Easily satisfied kids may be willing to accept the rudimentary plot and unfocused proceedings that follow this set-up under John Stevenson’s direction. Despite a positive lesson about not taking friends or loved ones for granted, and a momentary nod to empowered women in screenwriter Ben Zazove’s script, however, most others will be unimpressed.
Like the danger in which the sympathetic characters occasionally find themselves, the pair of menacing gargoyles — Reggie (voice of Dexter Fletcher) and Ronnie (voice of Javone Prince) — who guard the mass of abducted figurines may be too frightening for tots. As for parents, they may not find the aptly named Mankini (voice of Julio Bonet) or the equally self-explanatory Barry the Toilet Gnome (voice of Gary Bradbury) much to their taste.
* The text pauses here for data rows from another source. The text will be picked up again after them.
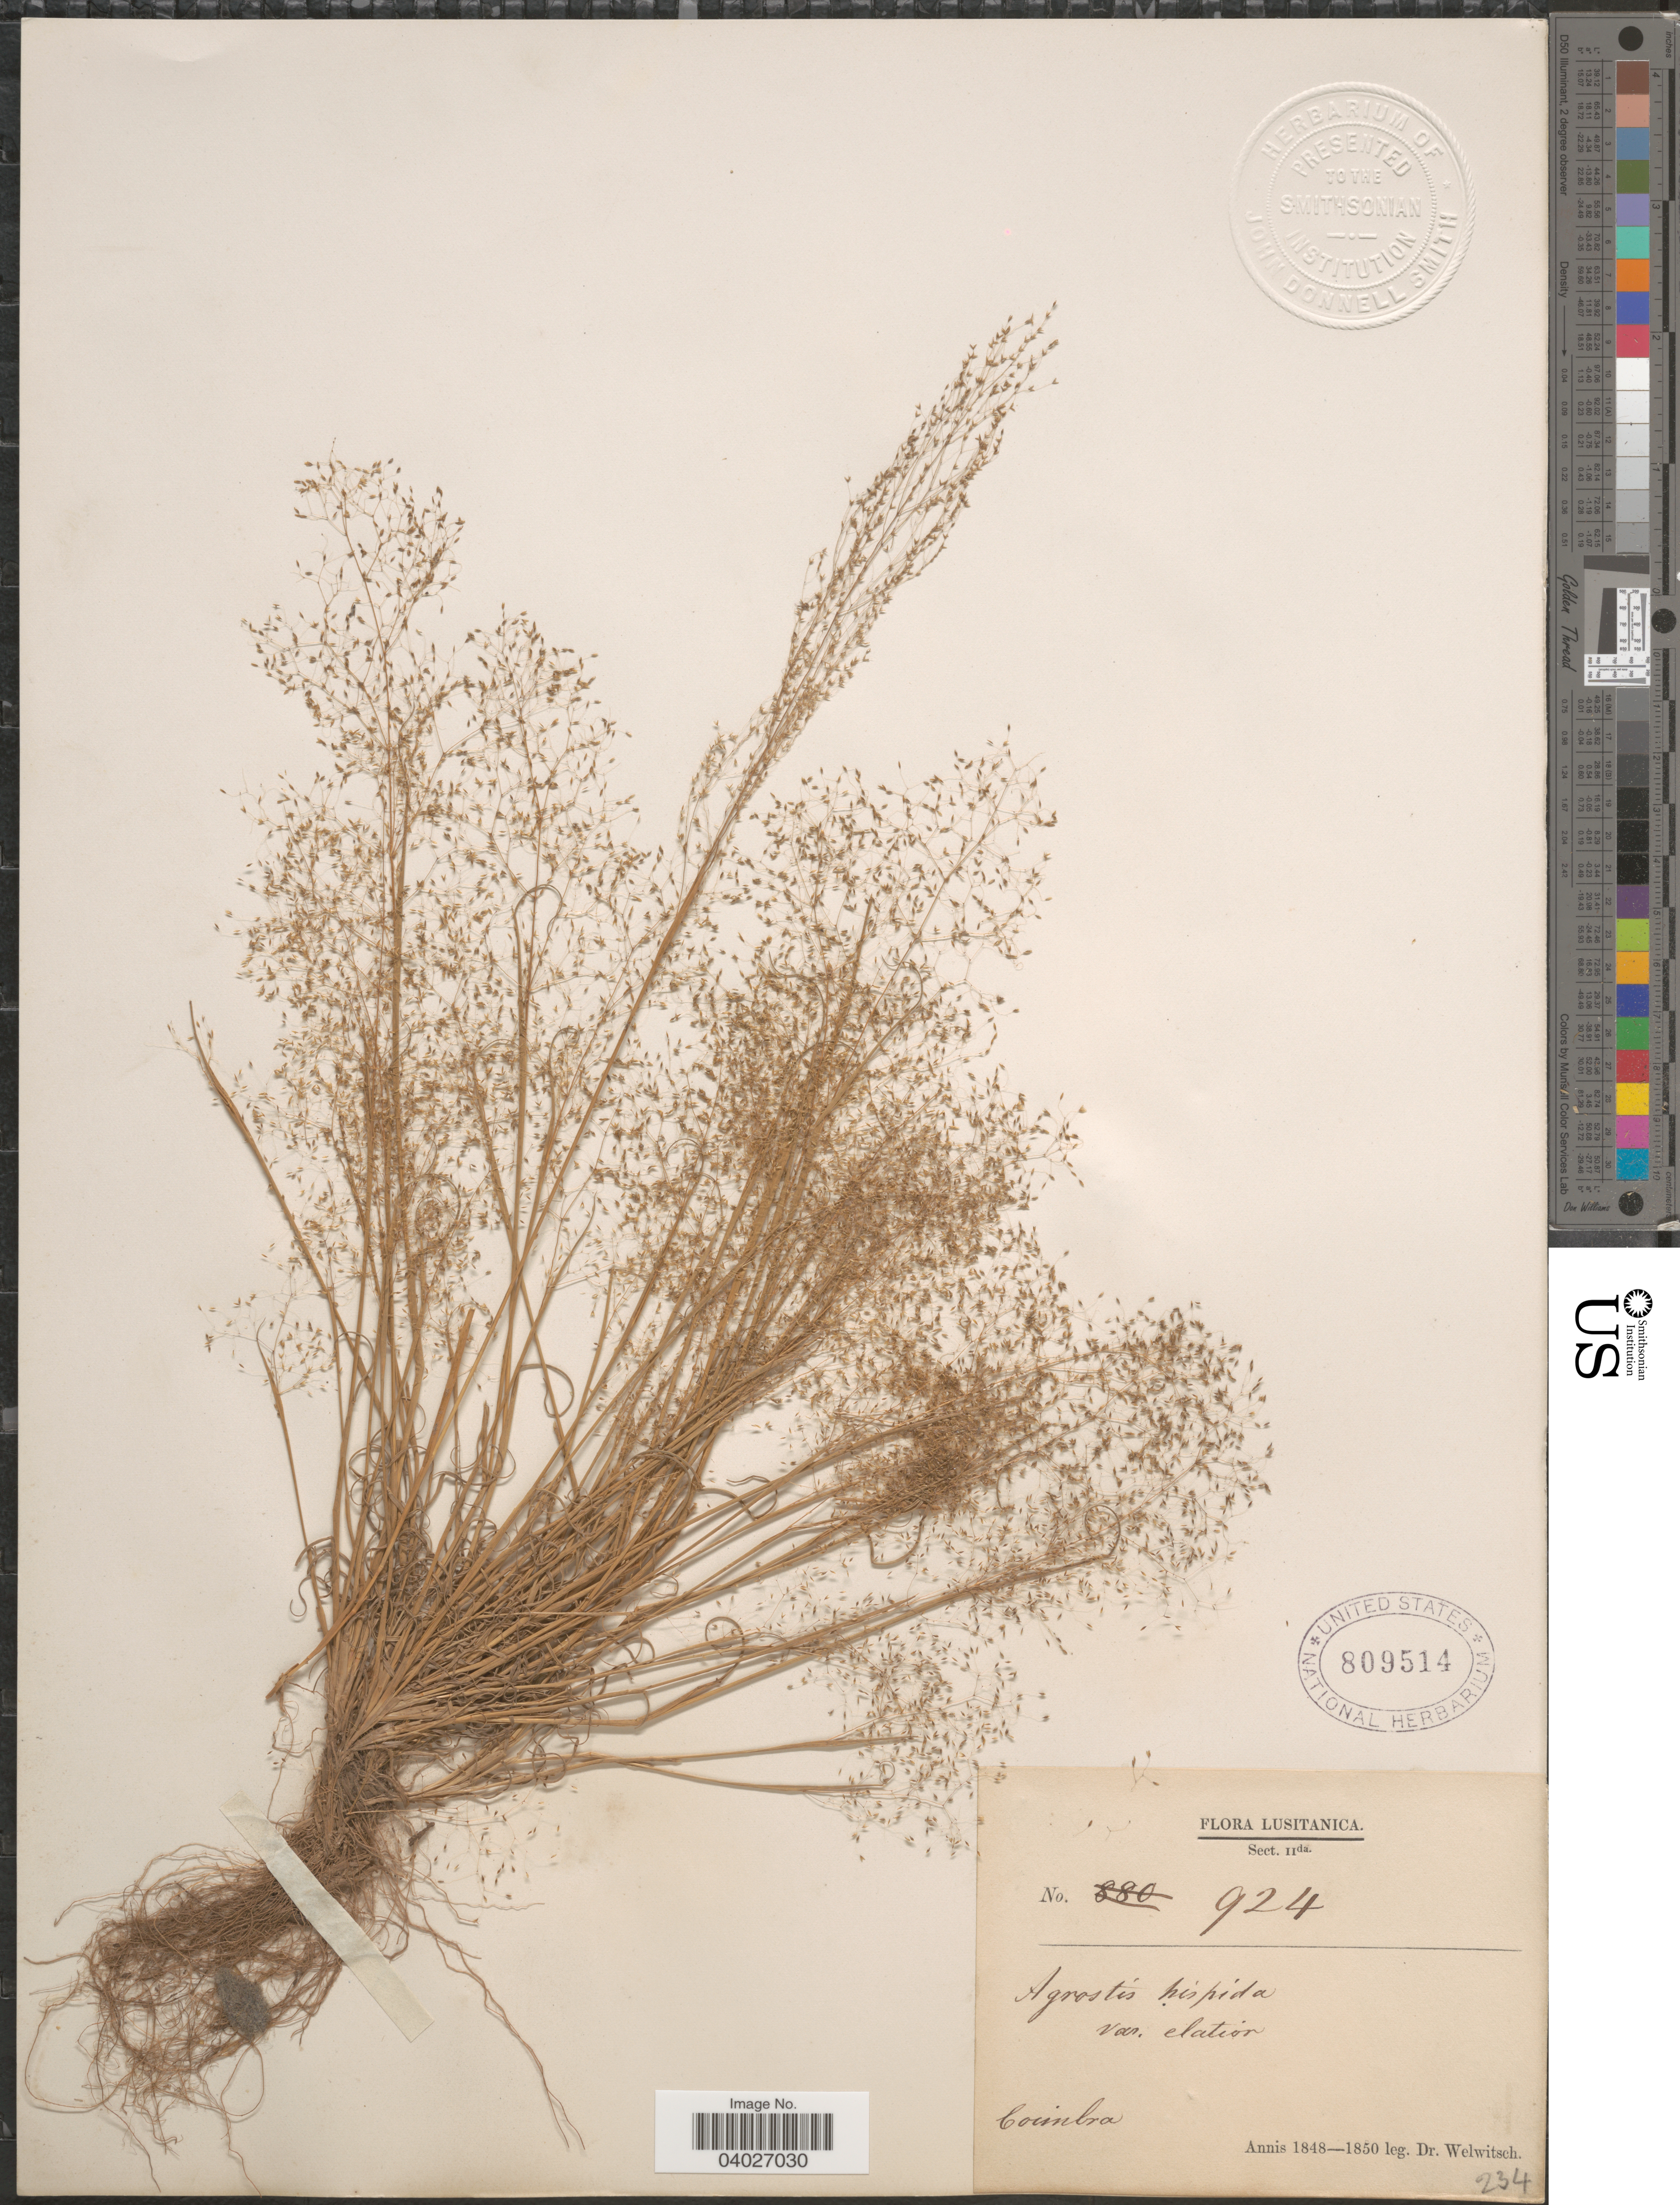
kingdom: Plantae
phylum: Tracheophyta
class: Liliopsida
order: Poales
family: Poaceae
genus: Agrostula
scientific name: Agrostula truncatula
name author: (Parl.) P.M. Peterson et al.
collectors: -. Welwitsch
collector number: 924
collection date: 1848/1850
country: Portugal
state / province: Coimbra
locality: Lusitanica.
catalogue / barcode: US 809514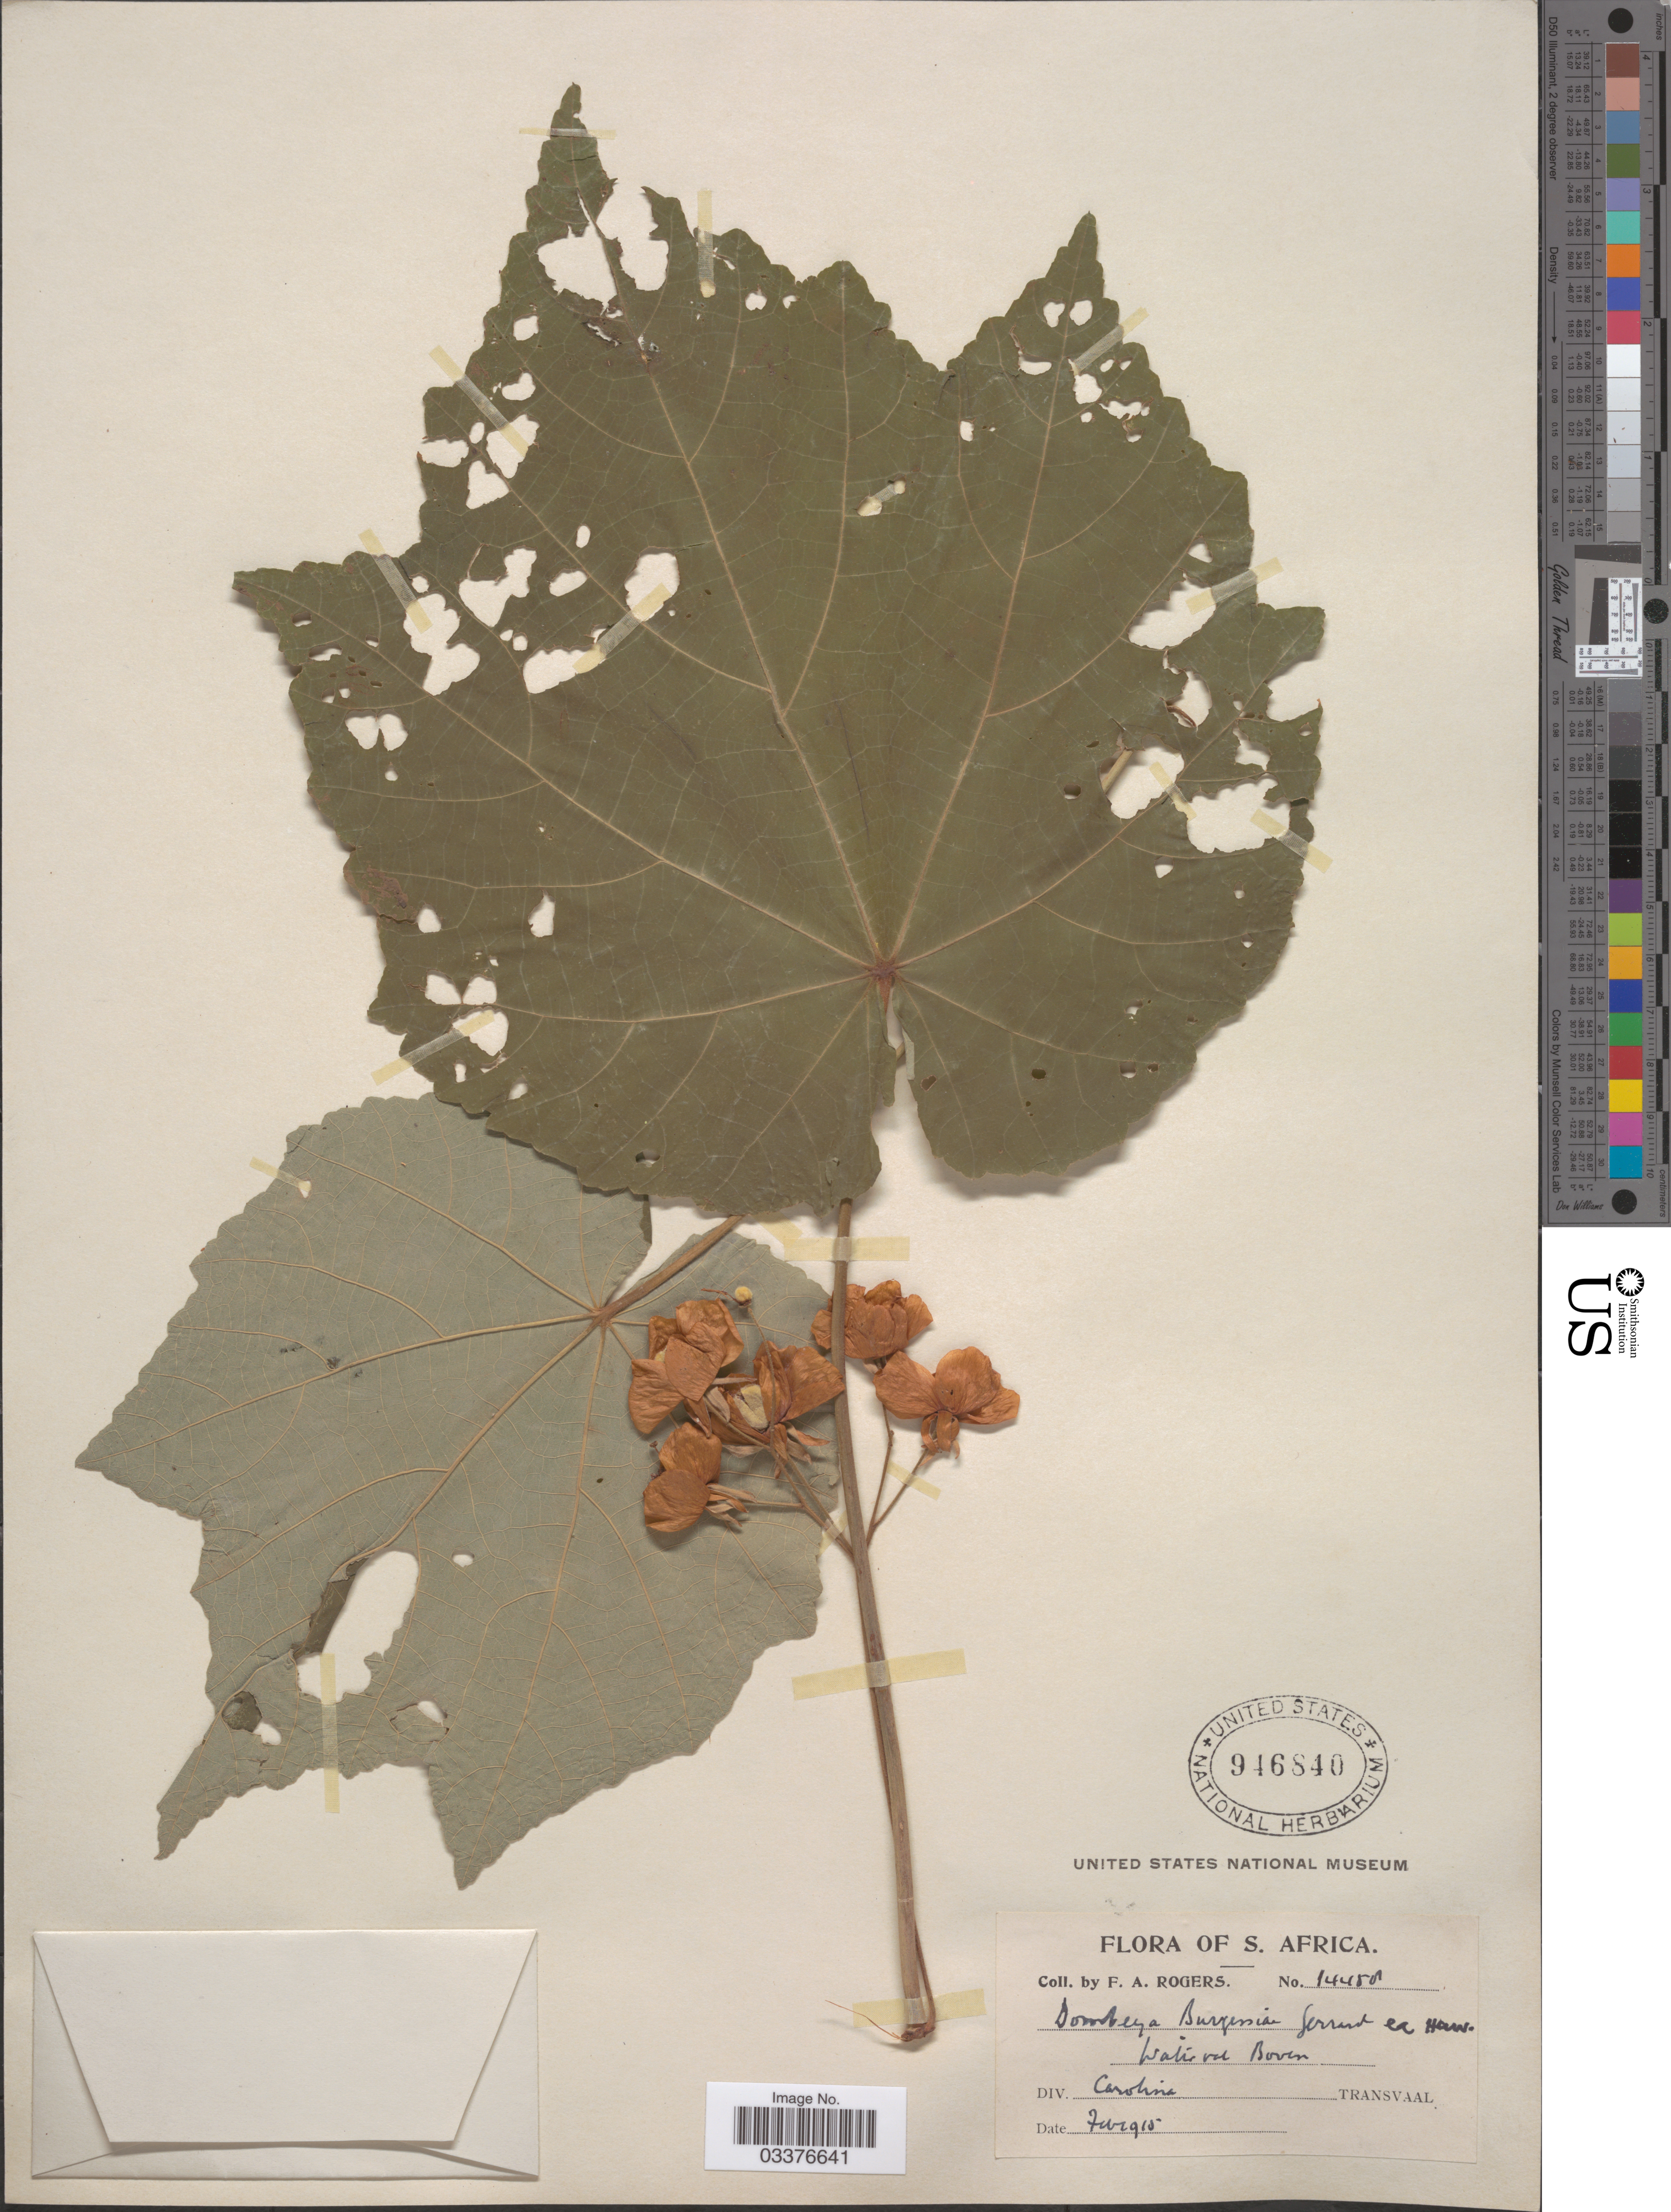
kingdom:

Still, the bathroom humor is restricted to the silly sight of Barry enthroned while the worst of the fittingly cartoonish violence the crime solvers encounter involves one of his adversaries temporarily disabling Holmes by stomping on his leg.
As the cinematic equivalent of the famous dog that didn’t bark in the night — and thereby helped the original Baker Street sleuth solve a crime — “Sherlock Gnomes” won’t keep anyone up at night. But that’s about as much as can be said for it.
The film contains scenes of peril and some mild scatological and anatomical humor. The Catholic News Service classification is A-I — general patronage. The Motion Picture Association of America rating is PG — parental guidance suggested. Some material may not be suitable for children.